- Born: December 15, 1942 United Kingdom
- Education: Leeds University (BA Economics); London School of Economics (Diploma in Business Administration)
- Occupations: Businessman, sharedealer
- Known for: Owner and chairman of Suter Plc; Chairman of Jourdan Plc
- Spouse: Juliana (third wife)
- Children: Four sons and one daughter (from previous marriages)
- Parents: Leonard Abell; Irene Abell;

= David Abell (businessman) =

British businessman and sharedealer (born 1942)

John David Abell (born 15 December 1942), known as David Abell, is a British businessman and sharedealer. In the late 1960s and 1970s he was an executive at British Leyland. He was owner and chairman of Suter Plc. from 1978 to 1996, and from 1997 he has been chairman of Jourdan Plc.

==Career==
Early in his career, Abell worked for Ford (1962–65), AEI (1965–67), and First National Finance Corporation (1972–73).

===Leyland===
Abell joined British Leyland in 1968. He was a senior executive at Leyland, including acting as treasurer and sitting on the board.
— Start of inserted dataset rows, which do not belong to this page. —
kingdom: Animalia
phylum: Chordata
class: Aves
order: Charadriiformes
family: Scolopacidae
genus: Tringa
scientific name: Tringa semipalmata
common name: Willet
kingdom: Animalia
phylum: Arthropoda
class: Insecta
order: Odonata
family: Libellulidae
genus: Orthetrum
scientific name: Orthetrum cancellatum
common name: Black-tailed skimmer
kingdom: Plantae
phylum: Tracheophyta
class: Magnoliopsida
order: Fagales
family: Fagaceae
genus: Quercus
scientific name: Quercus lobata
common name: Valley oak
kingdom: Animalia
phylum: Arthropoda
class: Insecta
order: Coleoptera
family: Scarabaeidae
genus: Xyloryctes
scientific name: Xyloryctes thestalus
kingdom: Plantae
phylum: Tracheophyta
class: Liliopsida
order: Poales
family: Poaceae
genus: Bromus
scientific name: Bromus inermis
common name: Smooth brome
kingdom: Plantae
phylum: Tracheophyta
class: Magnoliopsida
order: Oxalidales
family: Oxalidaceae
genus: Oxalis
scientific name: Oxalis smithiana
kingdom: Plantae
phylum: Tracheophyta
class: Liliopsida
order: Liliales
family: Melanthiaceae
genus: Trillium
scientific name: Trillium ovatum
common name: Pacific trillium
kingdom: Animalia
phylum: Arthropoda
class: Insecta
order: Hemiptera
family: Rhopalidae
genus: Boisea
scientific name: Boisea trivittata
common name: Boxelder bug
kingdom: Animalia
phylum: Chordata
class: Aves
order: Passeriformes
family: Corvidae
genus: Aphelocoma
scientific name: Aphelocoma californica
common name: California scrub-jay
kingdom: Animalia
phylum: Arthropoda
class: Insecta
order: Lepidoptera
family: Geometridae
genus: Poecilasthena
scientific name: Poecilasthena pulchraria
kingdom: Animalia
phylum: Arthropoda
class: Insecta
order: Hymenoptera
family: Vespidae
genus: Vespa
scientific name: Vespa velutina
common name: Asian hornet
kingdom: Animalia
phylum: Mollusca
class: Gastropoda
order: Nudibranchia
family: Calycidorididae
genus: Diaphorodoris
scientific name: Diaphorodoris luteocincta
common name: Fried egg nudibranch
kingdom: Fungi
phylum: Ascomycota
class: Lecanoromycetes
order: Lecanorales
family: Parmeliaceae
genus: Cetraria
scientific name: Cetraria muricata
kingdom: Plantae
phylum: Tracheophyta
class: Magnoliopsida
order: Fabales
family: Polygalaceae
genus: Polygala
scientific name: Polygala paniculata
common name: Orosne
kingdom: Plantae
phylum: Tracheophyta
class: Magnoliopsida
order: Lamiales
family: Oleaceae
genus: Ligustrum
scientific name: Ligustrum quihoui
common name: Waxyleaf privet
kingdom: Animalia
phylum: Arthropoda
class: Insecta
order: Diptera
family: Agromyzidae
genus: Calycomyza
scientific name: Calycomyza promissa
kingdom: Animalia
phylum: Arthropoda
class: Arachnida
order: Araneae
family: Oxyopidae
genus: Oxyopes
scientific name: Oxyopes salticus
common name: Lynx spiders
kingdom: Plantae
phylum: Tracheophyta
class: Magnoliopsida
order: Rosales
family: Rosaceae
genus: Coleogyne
He was chairman and chief executive of Prestcold, part of Leyland, and he became managing director and chief executive of Leyland Australia in July 1974 to oversee the closure of the Waterloo manufacturing plant and the end of production of the Leyland P76 and Marina cars. He returned to the UK in mid-1975 to become managing director of British Leyland's Special Products Division (renamed SP Industries), He was made managing director of BL Commercial Vehicles in 1978. He left BL in 1981, when his interests in Suter Group's purchase of Prestcold from BL became a conflict of interest.

===Suter===
Abell bought Suter Electrical in 1978 and was the chairman of Suter from 1981 until 1996, when it was sold to Ascot Holdings (now part of Dow). The DTI investigated his sharedealings in the late 1980s; it found no wrongdoing but noted misleading statements.

During Abell's ownership of Suter, the business acquired a number of divisions of the former SP Industries (Leyland Special Products) of which he had been managing director, including Prestcold and the Lyne Printers subsidiary of the Nuffield Press.

===Jourdan===
From May 1997 he has been the chairman of Jourdan, former makers of the Corby Trouser Press, when he replaced Keith Whitten. He is close to managing director Bob Morris, who he has worked with for decades. Abell withdrew Jourdan from the Alternative Investment Market in 2009. His family owned about 30% of Jourdan in the 2000s, and his family gained overall control of the company in October 2011.

===Share dealing===
He briefly owned shares in Coffee Republic during 2002. He is a director of St. Helen's Private Equity Plc.

==Personal life==
He is the son of Leonard and Irene. He is married to Juliana, his third wife, and has four sons and a daughter from previous marriages. He gain a BA in economics from Leeds University and has Diploma in Business Administration from the London School of Economics. He is a fan and non-executive director of the Leicester Tigers rugby club, and he was a director of Leicester City football club in 2002. His is also a race horse owner, including Collier Hill.